(Beginning of Text excerpt)

I have a Dataframe, df, with the following column:
df[\'ArrivalDate\'] =
...
936 2012-12-31
938 2012-12-29
965 2012-12-31
966 2012-12-31
967 2012-1
Extracting the Year say from ['2018-03-04']
df['Year'] = pd.DatetimeIndex(df['date']).year
The df['Year'] creates a new column. While if you want to extract the month just use .month
df['year_month']=df.datetime_column.apply(lambda x: str(x)[:7])
This worked fine for me, didn't think pandas would interpret the resultant string date as date, but when i did the plot, it knew very well my agenda and the string year_month where ordered properly... gotta love pandas!
Thanks to jaknap32, I wanted to aggregate the results according to Year and Month, so this worked:
df_join['YearMonth'] = df_join['timestamp'].apply(lambda x:x.strftime('%Y%m'))

(End of Text excerpt)

Copy out the forum thread on extracting the year and month from a pandas date column in full, without alteration.

(Beginning of Material supplied)

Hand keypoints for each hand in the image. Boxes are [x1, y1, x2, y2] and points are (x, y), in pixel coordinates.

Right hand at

(End of Material supplied)
(Beginning of Material supplied)

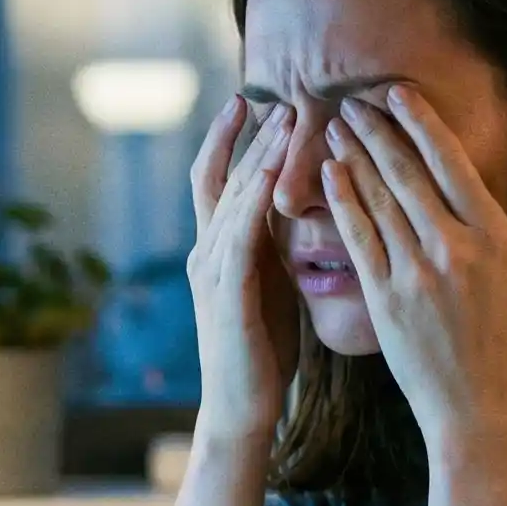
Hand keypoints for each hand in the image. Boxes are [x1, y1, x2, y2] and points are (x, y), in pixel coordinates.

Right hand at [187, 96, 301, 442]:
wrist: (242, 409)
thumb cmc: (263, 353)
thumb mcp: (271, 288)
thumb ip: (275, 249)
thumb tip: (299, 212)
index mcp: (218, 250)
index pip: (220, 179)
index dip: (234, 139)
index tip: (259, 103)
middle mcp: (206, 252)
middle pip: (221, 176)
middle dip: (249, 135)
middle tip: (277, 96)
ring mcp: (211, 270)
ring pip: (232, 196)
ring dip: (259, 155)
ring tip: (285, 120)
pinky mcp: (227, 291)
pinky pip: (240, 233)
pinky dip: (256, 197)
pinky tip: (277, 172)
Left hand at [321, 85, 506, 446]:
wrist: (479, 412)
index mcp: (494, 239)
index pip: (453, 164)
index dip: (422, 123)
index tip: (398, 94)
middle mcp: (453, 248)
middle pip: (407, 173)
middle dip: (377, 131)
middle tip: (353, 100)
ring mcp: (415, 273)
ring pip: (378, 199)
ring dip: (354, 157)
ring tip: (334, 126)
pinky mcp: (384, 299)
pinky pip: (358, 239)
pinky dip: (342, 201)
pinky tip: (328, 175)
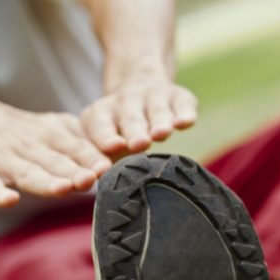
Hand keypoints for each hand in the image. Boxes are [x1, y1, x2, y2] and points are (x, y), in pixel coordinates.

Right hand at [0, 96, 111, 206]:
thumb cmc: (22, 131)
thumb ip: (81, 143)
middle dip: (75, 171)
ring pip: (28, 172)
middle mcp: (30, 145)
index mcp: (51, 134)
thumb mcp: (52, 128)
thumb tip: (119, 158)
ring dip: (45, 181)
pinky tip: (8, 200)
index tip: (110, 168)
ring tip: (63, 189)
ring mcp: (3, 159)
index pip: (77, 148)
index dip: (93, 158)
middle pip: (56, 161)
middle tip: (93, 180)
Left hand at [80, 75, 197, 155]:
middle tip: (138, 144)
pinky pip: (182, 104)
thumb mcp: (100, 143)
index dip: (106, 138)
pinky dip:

(End of Material supplied)

▶ **Task result**:
I have a Dataframe, df, with the following column:
df[\'ArrivalDate\'] =
...
936 2012-12-31
938 2012-12-29
965 2012-12-31
966 2012-12-31
967 2012-1
Extracting the Year say from ['2018-03-04']
df['Year'] = pd.DatetimeIndex(df['date']).year
The df['Year'] creates a new column. While if you want to extract the month just use .month
df['year_month']=df.datetime_column.apply(lambda x: str(x)[:7])
This worked fine for me, didn't think pandas would interpret the resultant string date as date, but when i did the plot, it knew very well my agenda and the string year_month where ordered properly... gotta love pandas!
Thanks to jaknap32, I wanted to aggregate the results according to Year and Month, so this worked:
df_join['YearMonth'] = df_join['timestamp'].apply(lambda x:x.strftime('%Y%m'))